Decía san Ignacio de Loyola que en épocas de incertidumbre no conviene hacer mudanza. Se trata de un consejo atemporal que puede leerse del siguiente modo: cuando el ruido nos turbe conviene dejar de lado lo accidental y fijarse en lo esencial. Para una sociedad, se diría que el ruido es la política y sus enfrentamientos, más o menos ficticios, o alimentados artificialmente por los intereses de unos y de otros, mientras que lo importante es la vida cotidiana: el estado de nuestros servicios públicos y de las infraestructuras, la abundancia del empleo, la mejora de los salarios y de las pensiones, el ahorro como virtud intergeneracional, el medio ambiente, la limpieza en las calles y la seguridad ciudadana… La vivencia inmediata de nuestro día a día, que no se mide con la contabilidad de los presupuestos, sino con la experiencia del trato humano, de la preocupación real por el ciudadano y sus necesidades.

Una parte notable del malestar social que padecemos desde hace ya unos cuantos años nace de la manipulación ideológica que llevan a cabo las elites, la forja de un discurso victimista y agresivo a la vez que busca continuamente chivos expiatorios a los que culpar.
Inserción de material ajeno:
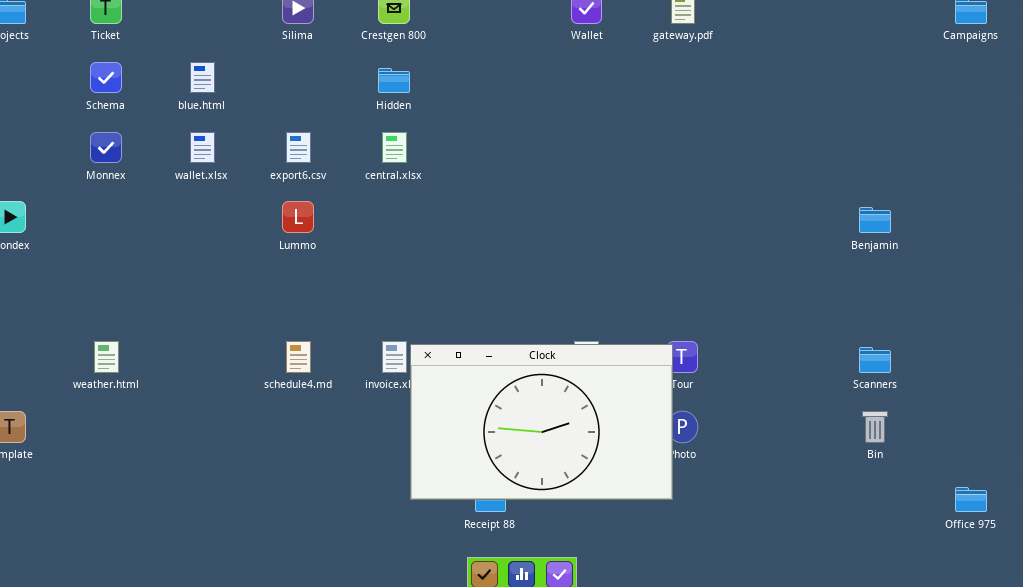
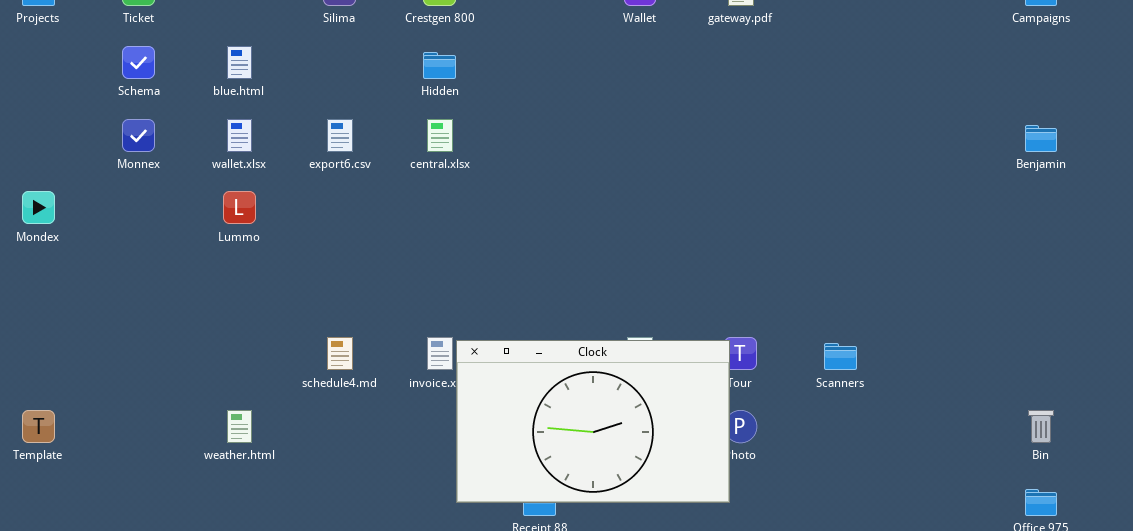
Lummo: [282,201,314,233] -> [223,191,256,224], moved
Benjamin: [859,207,891,233] -> [1025,125,1057,152], moved
weather.html: [94,341,119,373] -> [227,410,252,443], moved
Scanners: [859,347,891,373] -> [824,343,857,370], moved
Bin: [862,411,888,443] -> [1028,410,1054,443], moved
Hay algo adolescente y maligno a su vez en el uso retórico que presentan, la búsqueda frenética de la voladura de cualquier puente entre los distintos. Otra parte notable de este malestar nace de la pérdida de los estándares: los de la nobleza y la vida digna, por un lado; los de la calidad de vida, por el otro. Quizás nunca antes se había hablado tanto de solidaridad y de políticas virtuosas, y quizás nunca antes hemos asistido a la aplicación de unas políticas tan centradas en levantar muros. A veces conviene no exagerar, pero tampoco negar las evidencias. El declive de la clase media, en un proceso que se adivina imparable y apunta a la proletarización mayoritaria de la ciudadanía. El endeudamiento masivo, unido al invierno demográfico, nos habla de un futuro sombrío, que recuerda a los cuerpos ya faltos de vigor, que inician su descomposición.
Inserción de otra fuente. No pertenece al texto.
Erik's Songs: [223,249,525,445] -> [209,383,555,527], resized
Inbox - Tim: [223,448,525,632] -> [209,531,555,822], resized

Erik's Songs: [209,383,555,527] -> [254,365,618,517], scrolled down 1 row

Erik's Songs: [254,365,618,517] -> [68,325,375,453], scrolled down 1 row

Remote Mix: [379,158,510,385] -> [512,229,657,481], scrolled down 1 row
Atender a un enfermo grave debería conducirnos de nuevo al consejo de san Ignacio. No cambiemos lo que funciona; reformemos, en cambio, aquello que nos merma y nos divide. Empecemos por lo principal, que es lo cercano, lo que realmente nos urge. El lamentable estado de la educación, por ejemplo, agravada tras la aprobación de un currículum competencial (Suecia y Escocia nos marcan el camino). O la insostenibilidad de las pensiones a medio y largo plazo, necesitadas de unos ajustes que van más allá de la subida fiscal de las cotizaciones. O quizás aún más urgente, un decreto antiburocracia, que libere una enorme cantidad de energía aún contenida en el subsuelo de la sociedad. Desarrollar políticas generosas destinadas a contar con un parque de vivienda asequible constituye una prioridad innegociable. Las derivadas de la defensa de la familia y la natalidad resultan indiscutibles, al igual que recuperar las antiguas virtudes de las cuentas de la vida. Como sostiene el viejo dictum, las libertades son resistencias. No hacer mudanza quiere decir también resistirse a unos cambios que quieren destruir el hogar de la democracia, la memoria del bien que se ha construido en común.